Now you can read every DNS query on syslog with “logread | grep "query\[A"” (try logread to see every message). And with “logread –f | grep “query\[A” >> dnsmasq.log &” we write all new entries to a logfile in the background (can disconnect from SSH session). The logfile is only a few dozen kB after an hour and looks like this:
Sun Nov 16 18:14:56 2014 daemon.info dnsmasq[11659]: query[A] [url=http://www.facebook.com]www.facebook.com[/url] from 192.168.1.244
Sun Nov 16 18:14:56 2014 daemon.info dnsmasq[11659]: query[AAAA] [url=http://www.facebook.com]www.facebook.com[/url] from 192.168.1.244
Sun Nov 16 18:14:57 2014 daemon.info dnsmasq[11659]: query[A] farm.plista.com from 192.168.1.244
Sun Nov 16 18:14:57 2014 daemon.info dnsmasq[11659]: query[AAAA] farm.plista.com from 192.168.1.244
Sun Nov 16 18:14:57 2014 daemon.info dnsmasq[11659]: query[A] csi.gstatic.com from 192.168.1.244
Sun Nov 16 18:14:57 2014 daemon.info dnsmasq[11659]: query[AAAA] csi.gstatic.com from 192.168.1.244
Sun Nov 16 18:14:58 2014 daemon.info dnsmasq[11659]: query[A] pubads.g.doubleclick.net from 192.168.1.244
Sun Nov 16 18:14:58 2014 daemon.info dnsmasq[11659]: query[AAAA] pubads.g.doubleclick.net from 192.168.1.244
Sun Nov 16 18:14:58 2014 daemon.info dnsmasq[11659]: query[A] [url=http://www.google-analytics.com]www.google-analytics.com[/url] from 192.168.1.244
Sun Nov 16 18:14:58 2014 daemon.info dnsmasq[11659]: query[AAAA] [url=http://www.google-analytics.com]www.google-analytics.com[/url] from 192.168.1.244
Sun Nov 16 18:14:58 2014 daemon.info dnsmasq[11659]: query[AAAA] partnerad.l.doubleclick.net from 192.168.1.244
Nice, excellent!
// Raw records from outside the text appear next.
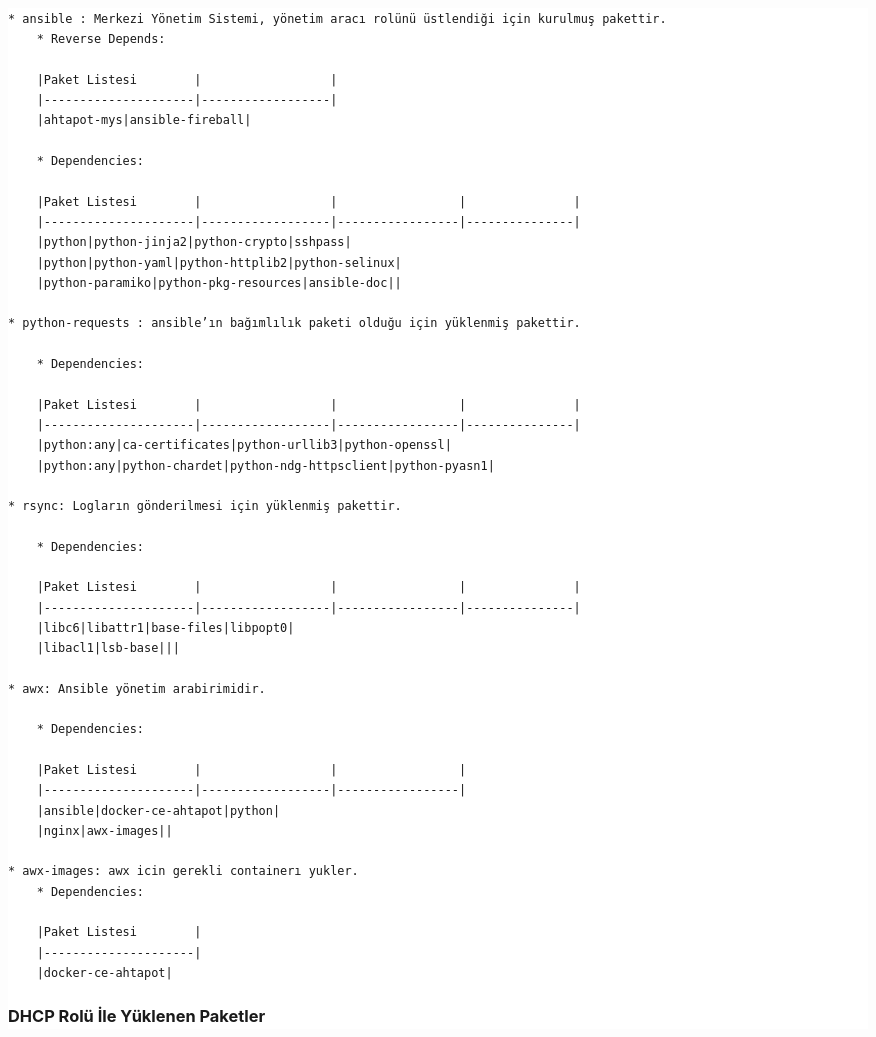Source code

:     * ansible : Merkezi Yönetim Sistemi, yönetim aracı rolünü üstlendiği için kurulmuş pakettir. 
        * Reverse Depends: 

        |Paket Listesi        |                  |
        |---------------------|------------------|
        |ahtapot-mys|ansible-fireball|

        * Dependencies: 

        |Paket Listesi        |                  |                 |               |
        |---------------------|------------------|-----------------|---------------|
        |python|python-jinja2|python-crypto|sshpass|
        |python|python-yaml|python-httplib2|python-selinux|
        |python-paramiko|python-pkg-resources|ansible-doc|| 

    * python-requests : ansible’ın bağımlılık paketi olduğu için yüklenmiş pakettir.
        
        * Dependencies: 

        |Paket Listesi        |                  |                 |               |
        |---------------------|------------------|-----------------|---------------|
        |python:any|ca-certificates|python-urllib3|python-openssl| 
        |python:any|python-chardet|python-ndg-httpsclient|python-pyasn1| 

    * rsync: Logların gönderilmesi için yüklenmiş pakettir.
        
        * Dependencies: 

        |Paket Listesi        |                  |                 |               |
        |---------------------|------------------|-----------------|---------------|
        |libc6|libattr1|base-files|libpopt0|
        |libacl1|lsb-base|||
    
    * awx: Ansible yönetim arabirimidir.
        
        * Dependencies:
        
        |Paket Listesi        |                  |                 |
        |---------------------|------------------|-----------------|
        |ansible|docker-ce-ahtapot|python|
        |nginx|awx-images||
    
    * awx-images: awx icin gerekli containerı yukler.
        * Dependencies:

        |Paket Listesi        |
        |---------------------|
        |docker-ce-ahtapot|


      
### DHCP Rolü İle Yüklenen Paketler
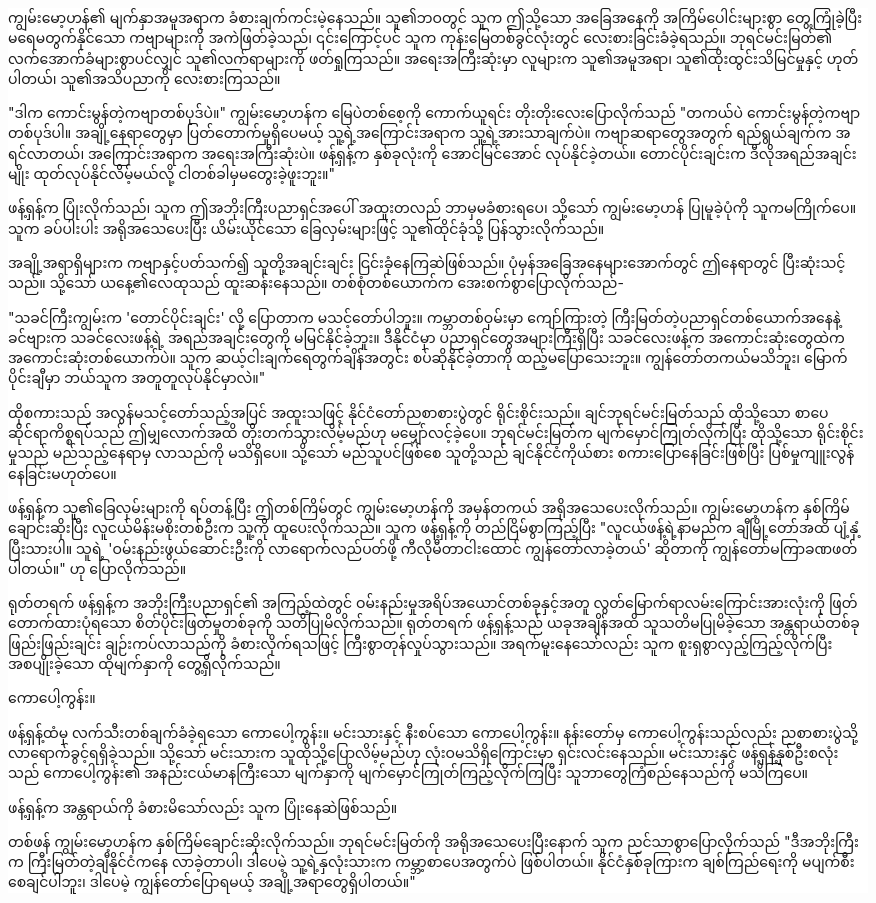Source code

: ကျွမ်းမော့ဟန်၏ မျက်နှာအမူအရာက ခံစားချက်ကင်းမဲ့နေသည်။ သူ၏ဘဝတွင် သူက ဤသို့သော အခြေအနေကို အကြိမ်ပေါင်းများစွာ တွေ့ကြုံခဲ့ပြီး မရေမတွက်နိုင်သော ကဗျာများကို အကဲဖြတ်ခဲ့သည်၊ ၎င်းကြောင့်ပင် သူက ကုန်းမြေတစ်ခွင်လုံးတွင် လေးစားခြင်းခံခဲ့ရသည်။ ဘုရင်မင်းမြတ်၏ လက်အောက်ခံများစွာပင်လျှင် သူ၏လက်ရာများကို ဖတ်ရှုကြသည်။ အရေးအကြီးဆုံးမှာ လူများက သူ၏အမူအရာ၊ သူ၏ထိုးထွင်းသိမြင်မှုနှင့် ဟုတ်ပါတယ်၊ သူ၏အသိပညာကို လေးစားကြသည်။

"ဒါက ကောင်းမွန်တဲ့ကဗျာတစ်ပုဒ်ပဲ။" ကျွမ်းမော့ဟန်က မြေပဲတစ်စေ့ကို ကောက်ယူရင်း တိုးတိုးလေးပြောလိုက်သည် "တကယ်ပဲ ကောင်းမွန်တဲ့ကဗျာတစ်ပုဒ်ပါ။ အချို့နေရာတွေမှာ ပြတ်တောက်မှုရှိပေမယ့် သူ့ရဲ့အကြောင်းအရာက သူ့ရဲ့အားသာချက်ပဲ။ ကဗျာဆရာတွေအတွက် ရည်ရွယ်ချက်က အရင်လာတယ်၊ အကြောင်းအရာက အရေးအကြီးဆုံးပဲ။ ဖန့်ရှန့်က နှစ်ခုလုံးကို အောင်မြင်အောင် လုပ်နိုင်ခဲ့တယ်။ တောင်ပိုင်းချင်းက ဒီလိုအရည်အချင်းမျိုး ထုတ်လုပ်နိုင်လိမ့်မယ်လို့ ငါတစ်ခါမှမတွေးခဲ့ဖူးဘူး။"

ဖန့်ရှန့်က ပြုံးလိုက်သည်၊ သူက ဤအဘိုးကြီးပညာရှင်အပေါ် အထူးတလည် ဘာမှမခံစားရပေ၊ သို့သော် ကျွမ်းမော့ဟန် ပြုမူခဲ့ပုံကို သူကမကြိုက်ပေ။ သူက ခပ်ပါးပါး အရိုအသေပေးပြီး ယိမ်းယိုင်သော ခြေလှမ်းများဖြင့် သူ၏ထိုင်ခုံသို့ ပြန်သွားလိုက်သည်။

အချို့အရာရှိများက ကဗျာနှင့်ပတ်သက်၍ သူတို့အချင်းချင်း ငြင်းခုံနေကြဆဲဖြစ်သည်။ ပုံမှန်အခြေအနေများအောက်တွင် ဤနေရာတွင် ပြီးဆုံးသင့်သည်။ သို့သော် ယနေ့၏လေထုသည် ထူးဆန်းနေသည်။ တစ်စုံတစ်ယောက်က အေးစက်စွာပြောလိုက်သည်-

"သခင်ကြီးကျွမ်းက 'တောင်ပိုင်းချင်း' လို့ ပြောတာက မသင့်တော်ပါဘူး။ ကမ္ဘာတစ်ဝှမ်းမှာ ကျော်ကြားတဲ့ ကြီးမြတ်တဲ့ပညာရှင်တစ်ယောက်အနေနဲ့ ခင်ဗျားက သခင်လေးဖန့်ရဲ့ အရည်အချင်းတွေကို မမြင်နိုင်ခဲ့ဘူး။ ဒီနိုင်ငံမှာ ပညာရှင်တွေအများကြီးရှိပြီး သခင်လေးဖန့်က အကောင်းဆုံးတွေထဲက အကောင်းဆုံးတစ်ယောက်ပဲ။ သူက ဆယ့်ငါးချက်ရေတွက်ချိန်အတွင်း စပ်ဆိုနိုင်ခဲ့တာကို ထည့်မပြောသေးဘူး။ ကျွန်တော်တကယ်မသိဘူး၊ မြောက်ပိုင်းချီမှာ ဘယ်သူက အတူတူလုပ်နိုင်မှာလဲ။"

ထိုစကားသည် အလွန်မသင့်တော်သည့်အပြင် အထူးသဖြင့် နိုင်ငံတော်ညစာစားပွဲတွင် ရိုင်းစိုင်းသည်။ ချင်ဘုရင်မင်းမြတ်သည် ထိုသို့သော စာပေဆိုင်ရာကိစ္စရပ်သည် ဤမျှလောက်အထိ တိုးတက်သွားလိမ့်မည်ဟု မမျှော်လင့်ခဲ့ပေ။ ဘုရင်မင်းမြတ်က မျက်မှောင်ကြုတ်လိုက်ပြီး ထိုသို့သော ရိုင်းစိုင်းမှုသည် မည်သည့်နေရာမှ လာသည်ကို မသိရှိပေ။ သို့သော် မည်သူပင်ဖြစ်စေ သူတို့သည် ချင်နိုင်ငံကိုယ်စား စကားပြောနေခြင်းဖြစ်ပြီး ပြစ်မှုကျူးလွန်နေခြင်းမဟုတ်ပေ။

ဖန့်ရှန့်က သူ၏ခြေလှမ်းများကို ရပ်တန့်ပြီး ဤတစ်ကြိမ်တွင် ကျွမ်းမော့ဟန်ကို အမှန်တကယ် အရိုအသေပေးလိုက်သည်။ ကျွမ်းမော့ဟန်က နှစ်ကြိမ်ချောင်းဆိုးပြီး လူငယ်မိန်းမစိုးတစ်ဦးက သူ့ကို ထူပေးလိုက်သည်။ သူက ဖန့်ရှန့်ကို တည်ငြိမ်စွာကြည့်ပြီး "လူငယ်ဖန့်ရဲ့နာမည်က ချီမြို့တော်အထိ ပျံ့နှံ့ပြီးသားပါ။ သူရဲ့ 'ဝမ်းနည်းဖွယ်ဆောင်းဦးကို လာရောက်လည်ပတ်ဖို့ ကီလိုမီတာငါးထောင် ကျွန်တော်လာခဲ့တယ်' ဆိုတာကို ကျွန်တော်မကြာခဏဖတ်ပါတယ်။" ဟု ပြောလိုက်သည်။

ရုတ်တရက် ဖန့်ရှန့်က အဘိုးကြီးပညာရှင်၏ အကြည့်ထဲတွင် ဝမ်းနည်းမှုအရိပ်အယောင်တစ်ခုနှင့်အတူ လွတ်မြောက်ရာလမ်းကြောင်းအားလုံးကို ဖြတ်တောက်ထားပုံရသော စိတ်ပိုင်းဖြတ်မှုတစ်ခုကို သတိပြုမိလိုက်သည်။ ရုတ်တရက် ဖန့်ရှန့်သည် ယခုအချိန်အထိ သူသတိမပြုမိခဲ့သော အန္တရာယ်တစ်ခု ဖြည်းဖြည်းချင်း ချဉ်းကပ်လာသည်ကို ခံစားလိုက်ရသဖြင့် ကြီးစွာတုန်လှုပ်သွားသည်။ အရက်မူးနေသော်လည်း သူက စူးရှစွာလှည့်ကြည့်လိုက်ပြီး အစပျိုးခဲ့သော ထိုမျက်နှာကို တွေ့ရှိလိုက်သည်။

ကောပေါ့ကွန်း။

ဖန့်ရှန့်ထံမှ လက်သီးတစ်ချက်ခံခဲ့ရသော ကောပေါ့ကွန်း။ မင်းသားနှင့် နီးစပ်သော ကောပေါ့ကွန်း။ နန်းတော်မှ ကောပေါ့ကွန်းသည်လည်း ညစာစားပွဲသို့ လာရောက်ခွင့်ရရှိခဲ့သည်။ သို့သော် မင်းသားက သူထိုသို့ပြောလိမ့်မည်ဟု လုံးဝမသိရှိကြောင်းမှာ ရှင်းလင်းနေသည်။ မင်းသားနှင့် ဖန့်ရှန့်နှစ်ဦးစလုံးသည် ကောပေါ့ကွန်း၏ အနည်းငယ်မာနကြီးသော မျက်နှာကို မျက်မှောင်ကြုတ်ကြည့်လိုက်ကြပြီး သူဘာတွေကြံစည်နေသည်ကို မသိကြပေ။

ဖန့်ရှန့်က အန္တရာယ်ကို ခံစားမိသော်လည်း သူက ပြုံးနေဆဲဖြစ်သည်။

တစ်ဖန် ကျွမ်းမော့ဟန်က နှစ်ကြိမ်ချောင်းဆိုးလိုက်သည်။ ဘုရင်မင်းမြတ်ကို အရိုအသေပေးပြီးနောက် သူက ညင်သာစွာပြောလိုက်သည် "ဒီအဘိုးကြီးက ကြီးမြတ်တဲ့ချီနိုင်ငံကနေ လာခဲ့တာပါ၊ ဒါပေမဲ့ သူ့ရဲ့နှလုံးသားက ကမ္ဘာ့စာပေအတွက်ပဲ ဖြစ်ပါတယ်။ နိုင်ငံနှစ်ခုကြားက ချစ်ကြည်ရေးကို မပျက်စီးစေချင်ပါဘူး၊ ဒါပေမဲ့ ကျွန်တော်ပြောရမယ့် အချို့အရာတွေရှိပါတယ်။"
Small logfile, every webvisit on there, timestamp and IP address of local host. Now I just have to filter out all the advertising BS associated with every website (create your own adblocker by manipulating the DNS records for all these trackers).
Now I just have to download the logfile, and display connections over time (still have to figure this one out).


Summary:
I am surprised that there are not that many posts on the Internet for this specific use case (why has nobody posted a simple how-to?)
I am surprised how much traffic a simple website generates (yes, I knew this before, but seeing it is different).
I am curious if this forum can give me some new pointers/ideas that actually work!